Ich fand Fangs an seinem Wagen wieder. Als ich mich zu ihm stellte, bewegte er sich nicht von der Stelle und blickte nur nach vorne. Nach ein paar Minuten kam ein Motorrad angefahren und ich wusste direkt wer es war. Jughead stieg ab, setzte den Helm ab und lief direkt auf mich zu. Er nahm mich fest in den Arm und flüsterte: "Es tut mir Leid. Es tut mir einfach verdammt Leid." "Du kannst nichts dafür", versuchte ich ihm weis zu machen. "Ich hätte die Schlägerei stoppen können. Wäre ich doch nur nicht mit Sweet Pea zurück zur Schule gegangen." "Was meinst du?" "Nach dem Unterricht, wollten wir eigentlich zum Whyte Whyrm, doch ich hatte meine Schlüssel im Spint vergessen, deshalb mussten wir nochmal zurück. Dann haben wir dich und Jason gesehen." "Das ist doch lächerlich. Du kannst dir für die Schlägerei nicht die Schuld geben."
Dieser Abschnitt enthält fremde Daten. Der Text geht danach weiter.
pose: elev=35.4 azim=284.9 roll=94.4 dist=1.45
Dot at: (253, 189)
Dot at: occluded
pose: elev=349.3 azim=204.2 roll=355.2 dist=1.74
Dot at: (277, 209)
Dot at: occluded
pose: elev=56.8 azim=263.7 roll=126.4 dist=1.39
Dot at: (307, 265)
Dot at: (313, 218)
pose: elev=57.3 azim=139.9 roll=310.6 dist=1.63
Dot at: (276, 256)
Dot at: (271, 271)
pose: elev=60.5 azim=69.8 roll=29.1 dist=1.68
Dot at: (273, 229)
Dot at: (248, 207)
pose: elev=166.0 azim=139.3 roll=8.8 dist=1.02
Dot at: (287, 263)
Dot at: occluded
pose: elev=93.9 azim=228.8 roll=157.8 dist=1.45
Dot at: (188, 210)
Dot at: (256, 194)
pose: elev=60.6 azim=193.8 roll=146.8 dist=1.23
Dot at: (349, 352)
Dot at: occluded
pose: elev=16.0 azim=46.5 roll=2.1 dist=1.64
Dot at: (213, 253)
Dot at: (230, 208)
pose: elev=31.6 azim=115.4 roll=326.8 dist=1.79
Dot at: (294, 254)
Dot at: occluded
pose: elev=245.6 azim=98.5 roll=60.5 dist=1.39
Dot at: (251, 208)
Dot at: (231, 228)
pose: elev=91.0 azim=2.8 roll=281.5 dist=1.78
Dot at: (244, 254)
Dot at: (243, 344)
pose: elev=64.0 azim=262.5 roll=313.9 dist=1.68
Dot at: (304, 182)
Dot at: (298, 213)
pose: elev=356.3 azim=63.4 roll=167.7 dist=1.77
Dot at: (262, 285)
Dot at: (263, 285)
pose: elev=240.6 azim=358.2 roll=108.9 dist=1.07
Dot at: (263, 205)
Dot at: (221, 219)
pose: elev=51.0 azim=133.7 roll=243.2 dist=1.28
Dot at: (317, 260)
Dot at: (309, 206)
 Er ließ mich wieder los. "Ich konnte nicht mal im Krankenhaus bleiben, so schuldig hab ich mich gefühlt." "Es ist für uns alle schwer... Wollt ihr vielleicht zu mir. Niemand von uns sollte gerade alleine sein." Ich bekam ein schwaches Nicken von ihm und Fangs. "Anni, hier sind Sweet Peas Schlüssel. Fahr du mit seinem Bike, damit das hier nicht einfach so rum steht", sagte Jughead und warf mir die Schlüssel zu, die ich geschickt auffing. Ich war schon öfters mit Sweet Peas Motorrad gefahren, trotzdem lief ich mit wackeligen Beinen zu den Parkplätzen. Es brach mir das Herz nicht zu wissen, ob er jemals wieder damit fahren könnte. Trotzdem schaffte ich es heil bei mir zu Hause anzukommen, genauso wie Fangs und Jug. Ich parkte das Motorrad in der Garage und lief rein. Meine Mutter war nicht zu Hause, deshalb hatten wir das ganze Haus für uns allein.

Niemand sagte etwas. Wir saßen einfach nur regungslos im Wohnzimmer und ließen die Ruhe über uns ergehen. Ich denke, es wusste einfach keiner von uns, was er sagen sollte. So hatte ich auch gar nicht gemerkt, dass ich eingeschlafen war. Erst als Fangs' Handy spät in der Nacht klingelte, schreckten wir auf und waren sofort hellwach.